ROMA – Parafrasando il suo tormentone più famoso, a 73 anni («74 tra un mese») Jerry Calà ha “capito”. «Sono in un momento bello – ci racconta - dopo anni in cui ho avuto problemi fisici mi sono ripreso bene, dovrebbe bastare per essere felici: la salute, svegliarsi ogni giorno accanto ai propri cari. Dall’altra parte c’è l’età che avanza, inizi a farti qualche domanda sulla vita, sul dopo… Ogni tanto arrivano pensieri strani a rovinare i momenti di gioia. Ma cerco di farmeli venire il meno possibile.

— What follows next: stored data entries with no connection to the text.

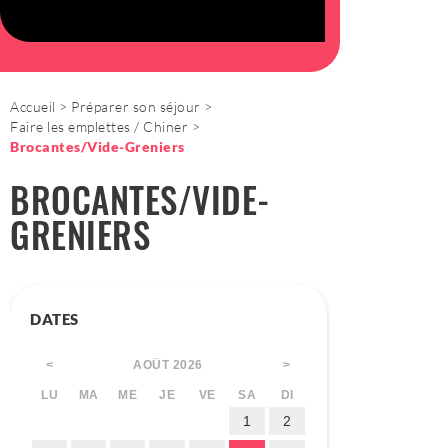
Accueil
Préparer son séjour
Faire les emplettes / Chiner
Brocantes/Vide-Greniers
BROCANTES/VIDE-
GRENIERS
DATES
AOÛT
2026
<
>
LU
MA
ME
JE
VE
SA
DI
1
2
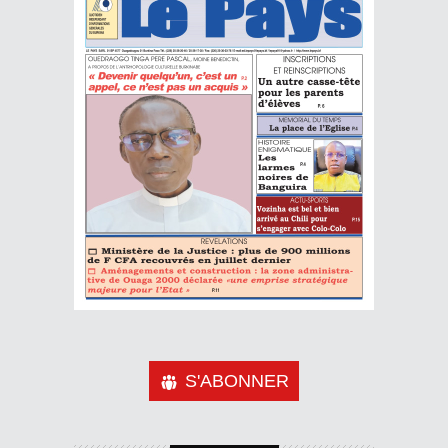
S'ABONNER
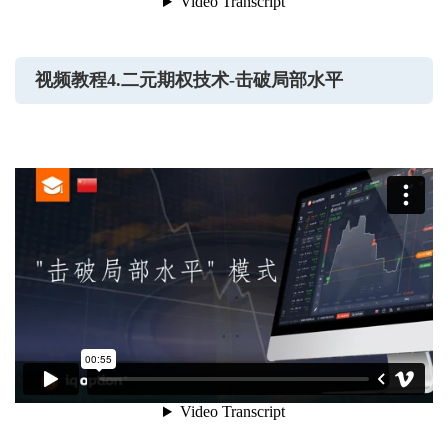
视频教程4.二元期权技术-击破局部水平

Per il resto, mi sento in forma e sto cominciando una tournée estiva del mio spettacolo, piazze d’Italia e club importanti, tipo la Capannina di Forte dei Marmi. Quindi sono abbastanza gasato».
L'attore alla Capannina per celebrare gli 80 anni del celebre locale di Forte dei Marmi (fotogramma)
Cosa c’è nel suo orizzonte?
«Spero di lavorare il più a lungo possibile. E ho un desiderio: essere diretto in un film da mio figlio Johnny, che quest’anno si laurea alla scuola di cinema. Sarebbe un sogno. Poi ho un progetto di un altro film con i produttori di Chi ha rapito Jerry Calà. Una commedia in cui mi confronterò con la generazione più giovane. Sarà un road movie attraverso l’Italia, un Sorpasso 2.0».